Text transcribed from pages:
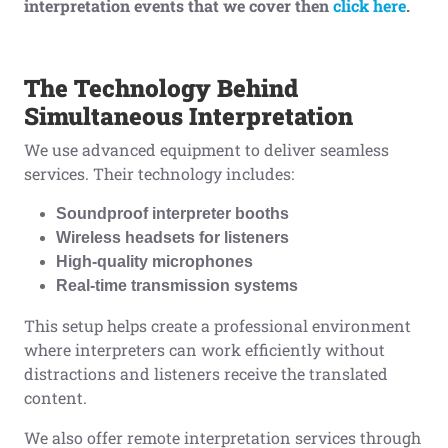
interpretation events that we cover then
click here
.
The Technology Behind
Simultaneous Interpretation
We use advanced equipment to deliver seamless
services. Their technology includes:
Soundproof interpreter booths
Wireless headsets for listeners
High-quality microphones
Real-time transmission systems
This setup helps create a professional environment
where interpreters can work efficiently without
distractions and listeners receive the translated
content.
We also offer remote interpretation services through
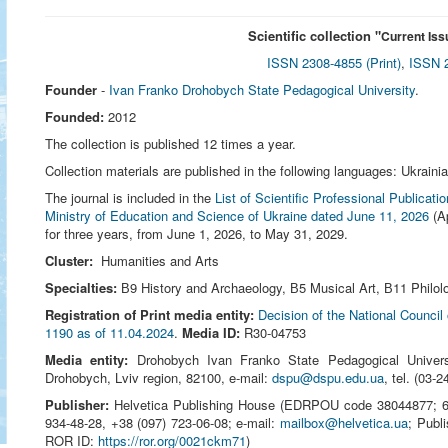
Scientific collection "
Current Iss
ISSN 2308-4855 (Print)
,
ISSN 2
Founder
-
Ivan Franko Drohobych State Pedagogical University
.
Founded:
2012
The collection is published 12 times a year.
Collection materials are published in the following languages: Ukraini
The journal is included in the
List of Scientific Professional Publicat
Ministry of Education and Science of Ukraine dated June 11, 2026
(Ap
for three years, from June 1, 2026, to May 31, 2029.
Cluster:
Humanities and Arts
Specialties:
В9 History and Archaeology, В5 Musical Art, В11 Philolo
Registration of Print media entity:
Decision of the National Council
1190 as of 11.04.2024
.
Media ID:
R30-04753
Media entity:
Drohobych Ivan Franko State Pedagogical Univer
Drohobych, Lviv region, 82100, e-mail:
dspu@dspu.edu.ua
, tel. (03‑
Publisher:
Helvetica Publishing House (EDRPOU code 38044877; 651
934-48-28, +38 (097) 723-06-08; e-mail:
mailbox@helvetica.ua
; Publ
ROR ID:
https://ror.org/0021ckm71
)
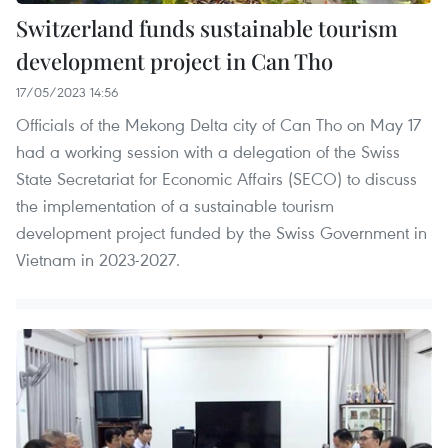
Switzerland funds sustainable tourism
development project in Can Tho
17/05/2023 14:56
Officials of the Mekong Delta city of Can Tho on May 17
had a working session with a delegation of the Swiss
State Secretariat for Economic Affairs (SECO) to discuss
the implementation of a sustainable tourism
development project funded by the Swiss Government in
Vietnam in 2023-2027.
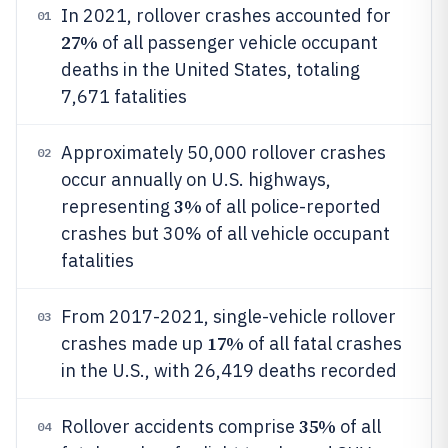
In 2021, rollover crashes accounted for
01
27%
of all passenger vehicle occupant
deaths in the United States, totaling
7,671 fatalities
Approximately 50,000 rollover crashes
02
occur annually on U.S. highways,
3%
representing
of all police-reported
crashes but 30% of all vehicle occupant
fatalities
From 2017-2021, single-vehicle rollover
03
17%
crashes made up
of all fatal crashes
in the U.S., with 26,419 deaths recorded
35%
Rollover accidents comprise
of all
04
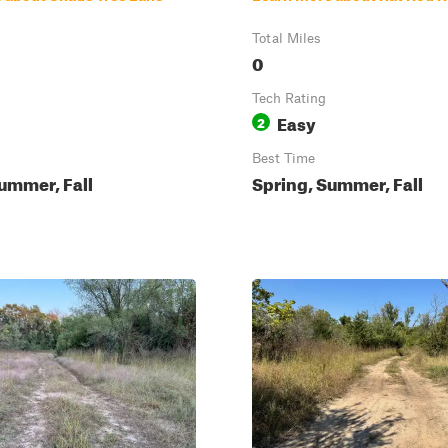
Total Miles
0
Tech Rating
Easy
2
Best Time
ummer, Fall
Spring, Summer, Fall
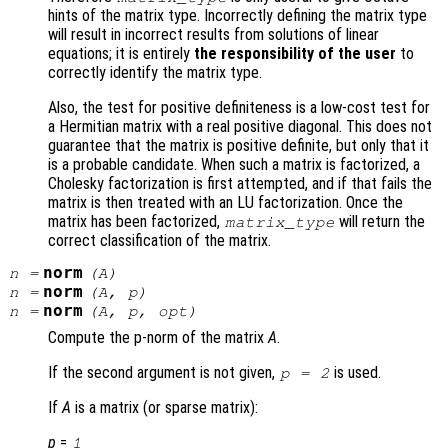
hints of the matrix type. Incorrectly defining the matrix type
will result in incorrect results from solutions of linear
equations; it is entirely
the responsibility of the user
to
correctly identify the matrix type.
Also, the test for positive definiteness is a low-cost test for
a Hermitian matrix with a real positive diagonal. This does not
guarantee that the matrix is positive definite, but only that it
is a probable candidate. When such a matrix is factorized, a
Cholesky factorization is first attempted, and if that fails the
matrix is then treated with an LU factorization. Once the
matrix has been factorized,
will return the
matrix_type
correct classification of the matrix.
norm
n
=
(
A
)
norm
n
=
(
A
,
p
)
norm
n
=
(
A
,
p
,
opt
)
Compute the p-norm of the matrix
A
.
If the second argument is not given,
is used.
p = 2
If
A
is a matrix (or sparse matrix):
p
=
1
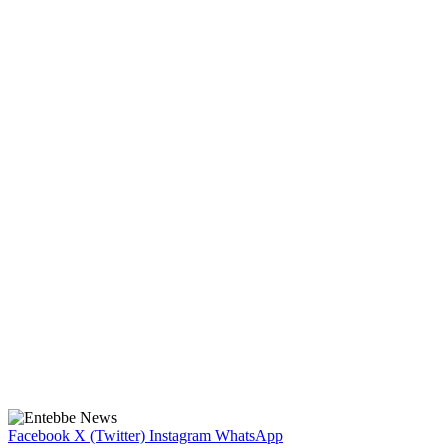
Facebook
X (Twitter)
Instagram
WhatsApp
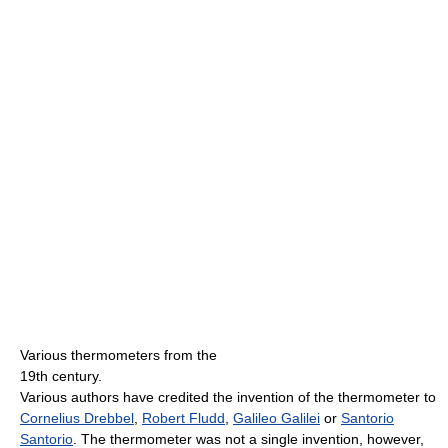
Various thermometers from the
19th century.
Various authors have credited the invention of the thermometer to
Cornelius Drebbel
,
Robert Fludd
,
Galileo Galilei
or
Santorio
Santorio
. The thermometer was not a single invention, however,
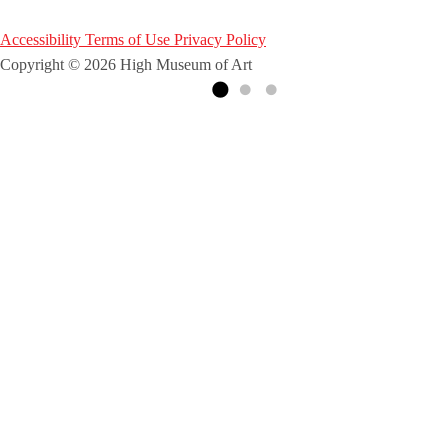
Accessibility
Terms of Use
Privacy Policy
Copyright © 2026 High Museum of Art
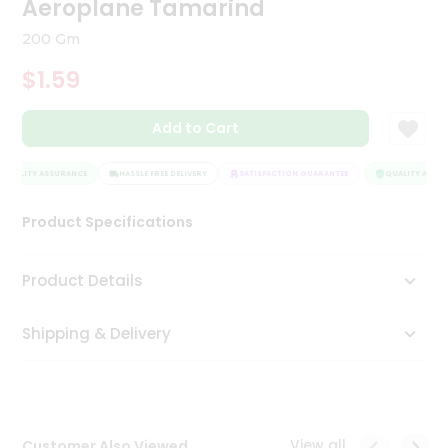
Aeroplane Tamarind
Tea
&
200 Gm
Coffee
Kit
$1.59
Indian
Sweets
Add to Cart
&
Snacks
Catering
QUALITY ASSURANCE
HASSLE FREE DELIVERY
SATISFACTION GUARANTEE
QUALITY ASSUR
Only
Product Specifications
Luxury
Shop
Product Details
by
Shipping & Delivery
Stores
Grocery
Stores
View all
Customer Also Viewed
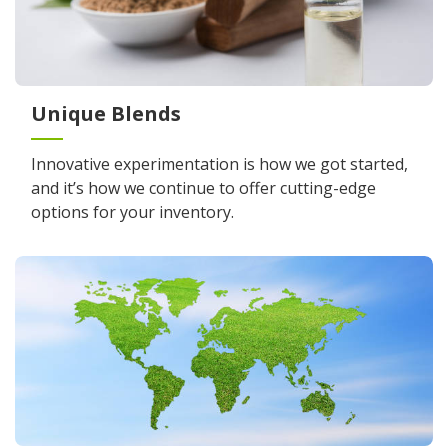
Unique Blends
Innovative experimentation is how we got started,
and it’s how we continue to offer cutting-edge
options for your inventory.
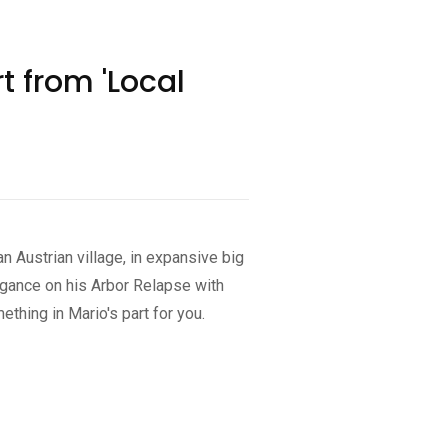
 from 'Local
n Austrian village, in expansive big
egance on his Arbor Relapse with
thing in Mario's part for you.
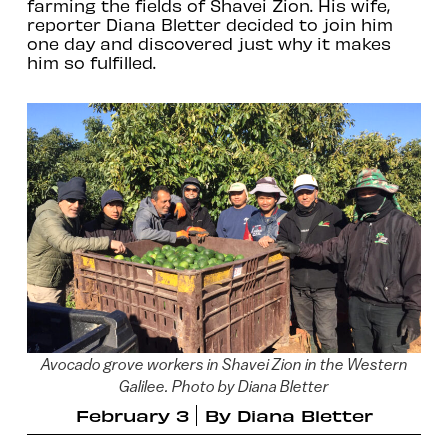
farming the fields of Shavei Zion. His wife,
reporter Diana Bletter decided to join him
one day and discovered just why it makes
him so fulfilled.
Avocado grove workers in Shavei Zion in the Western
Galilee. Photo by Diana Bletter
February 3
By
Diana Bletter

*Aim of the task*
Format the entries above as a Markdown table with the columns No. and Text, one line per row, numbered in order, with blank lines skipped. Leave the pictures out.

*Your response*
| No. | Text |
|---|---|
| 1 | interpretation events that we cover then |
| 2 | click here |
| 3 | . |
| 4 | The Technology Behind |
| 5 | Simultaneous Interpretation |
| 6 | We use advanced equipment to deliver seamless |
| 7 | services. Their technology includes: |
| 8 | Soundproof interpreter booths |
| 9 | Wireless headsets for listeners |
| 10 | High-quality microphones |
| 11 | Real-time transmission systems |
| 12 | This setup helps create a professional environment |
| 13 | where interpreters can work efficiently without |
| 14 | distractions and listeners receive the translated |
| 15 | content. |
| 16 | We also offer remote interpretation services through |
| 17 | Scientific collection " |
| 18 | Current Iss |
| 19 | ISSN 2308-4855 (Print) |
| 20 | , |
| 21 | ISSN 2 |
| 22 | Founder |
| 23 | - |
| 24 | Ivan Franko Drohobych State Pedagogical University |
| 25 | . |
| 26 | Founded: |
| 27 | 2012 |
| 28 | The collection is published 12 times a year. |
| 29 | Collection materials are published in the following languages: Ukraini |
| 30 | The journal is included in the |
| 31 | List of Scientific Professional Publicat |
| 32 | Ministry of Education and Science of Ukraine dated June 11, 2026 |
| 33 | (Ap |
| 34 | for three years, from June 1, 2026, to May 31, 2029. |
| 35 | Cluster: |
| 36 | Humanities and Arts |
| 37 | Specialties: |
| 38 | В9 History and Archaeology, В5 Musical Art, В11 Philolo |
| 39 | Registration of Print media entity: |
| 40 | Decision of the National Council |
| 41 | 1190 as of 11.04.2024 |
| 42 | . |
| 43 | Media ID: |
| 44 | R30-04753 |
| 45 | Media entity: |
| 46 | Drohobych Ivan Franko State Pedagogical Univer |
| 47 | Drohobych, Lviv region, 82100, e-mail: |
| 48 | dspu@dspu.edu.ua |
| 49 | , tel. (03‑ |
| 50 | Publisher: |
| 51 | Helvetica Publishing House (EDRPOU code 38044877; 651 |
| 52 | 934-48-28, +38 (097) 723-06-08; e-mail: |
| 53 | mailbox@helvetica.ua |
| 54 | ; Publ |
| 55 | ROR ID: |
| 56 | https://ror.org/0021ckm71 |
| 57 | ) |
| 58 | Switzerland funds sustainable tourism |
| 59 | development project in Can Tho |
| 60 | 17/05/2023 14:56 |
| 61 | Officials of the Mekong Delta city of Can Tho on May 17 |
| 62 | had a working session with a delegation of the Swiss |
| 63 | State Secretariat for Economic Affairs (SECO) to discuss |
| 64 | the implementation of a sustainable tourism |
| 65 | development project funded by the Swiss Government in |
| 66 | Vietnam in 2023-2027. |
| 67 | In 2021, rollover crashes accounted for |
| 68 | 01 |
| 69 | 27% |
| 70 | of all passenger vehicle occupant |
| 71 | deaths in the United States, totaling |
| 72 | 7,671 fatalities |
| 73 | Approximately 50,000 rollover crashes |
| 74 | 02 |
| 75 | occur annually on U.S. highways, |
| 76 | 3% |
| 77 | representing |
| 78 | of all police-reported |
| 79 | crashes but 30% of all vehicle occupant |
| 80 | fatalities |
| 81 | From 2017-2021, single-vehicle rollover |
| 82 | 03 |
| 83 | 17% |
| 84 | crashes made up |
| 85 | of all fatal crashes |
| 86 | in the U.S., with 26,419 deaths recorded |
| 87 | 35% |
| 88 | Rollover accidents comprise |
| 89 | of all |
| 90 | 04 |
| 91 | Total Miles |
| 92 | 0 |
| 93 | Tech Rating |
| 94 | Easy |
| 95 | 2 |
| 96 | Best Time |
| 97 | ummer, Fall |
| 98 | Spring, Summer, Fall |
| 99 | hints of the matrix type. Incorrectly defining the matrix type |
| 100 | will result in incorrect results from solutions of linear |
| 101 | equations; it is entirely |
| 102 | the responsibility of the user |
| 103 | to |
| 104 | correctly identify the matrix type. |
| 105 | Also, the test for positive definiteness is a low-cost test for |
| 106 | a Hermitian matrix with a real positive diagonal. This does not |
| 107 | guarantee that the matrix is positive definite, but only that it |
| 108 | is a probable candidate. When such a matrix is factorized, a |
| 109 | Cholesky factorization is first attempted, and if that fails the |
| 110 | matrix is then treated with an LU factorization. Once the |
| 111 | matrix has been factorized, |
| 112 | will return the |
| 113 | matrix_type |
| 114 | correct classification of the matrix. |
| 115 | norm |
| 116 | n |
| 117 | = |
| 118 | ( |
| 119 | A |
| 120 | ) |
| 121 | norm |
| 122 | n |
| 123 | = |
| 124 | ( |
| 125 | A |
| 126 | , |
| 127 | p |
| 128 | ) |
| 129 | norm |
| 130 | n |
| 131 | = |
| 132 | ( |
| 133 | A |
| 134 | , |
| 135 | p |
| 136 | , |
| 137 | opt |
| 138 | ) |
| 139 | Compute the p-norm of the matrix |
| 140 | A |
| 141 | . |
| 142 | If the second argument is not given, |
| 143 | is used. |
| 144 | p = 2 |
| 145 | If |
| 146 | A |
| 147 | is a matrix (or sparse matrix): |
| 148 | p |
| 149 | = |
| 150 | 1 |
| 151 | Facebook |
| 152 | X (Twitter) |
| 153 | Instagram |
| 154 | WhatsApp |
| 155 | Various thermometers from the |
| 156 | 19th century. |
| 157 | Various authors have credited the invention of the thermometer to |
| 158 | Cornelius Drebbel |
| 159 | , |
| 160 | Robert Fludd |
| 161 | , |
| 162 | Galileo Galilei |
| 163 | or |
| 164 | Santorio |
| 165 | Santorio |
| 166 | . The thermometer was not a single invention, however, |
| 167 | Accessibility |
| 168 | Terms of Use |
| 169 | Privacy Policy |
| 170 | Copyright © 2026 High Museum of Art |
| 171 | Aeroplane Tamarind |
| 172 | Tea |
| 173 | & |
| 174 | 200 Gm |
| 175 | Coffee |
| 176 | Kit |
| 177 | $1.59 |
| 178 | Indian |
| 179 | Sweets |
| 180 | Add to Cart |
| 181 | & |
| 182 | Snacks |
| 183 | Catering |
| 184 | QUALITY ASSURANCE |
| 185 | HASSLE FREE DELIVERY |
| 186 | SATISFACTION GUARANTEE |
| 187 | QUALITY ASSUR |
| 188 | Only |
| 189 | Product Specifications |
| 190 | Luxury |
| 191 | Shop |
| 192 | Product Details |
| 193 | by |
| 194 | Shipping & Delivery |
| 195 | Stores |
| 196 | Grocery |
| 197 | Stores |
| 198 | View all |
| 199 | Customer Also Viewed |
| 200 | Unique Blends |
| 201 | Innovative experimentation is how we got started, |
| 202 | and it’s how we continue to offer cutting-edge |
| 203 | options for your inventory. |
| 204 |  from 'Local |
| 205 | n Austrian village, in expansive big |
| 206 | egance on his Arbor Relapse with |
| 207 | thing in Mario's part for you. |
| 208 | farming the fields of Shavei Zion. His wife, |
| 209 | reporter Diana Bletter decided to join him |
| 210 | one day and discovered just why it makes |
| 211 | him so fulfilled. |
| 212 | Avocado grove workers in Shavei Zion in the Western |
| 213 | Galilee. Photo by Diana Bletter |
| 214 | February 3 |
| 215 | By |
| 216 | Diana Bletter |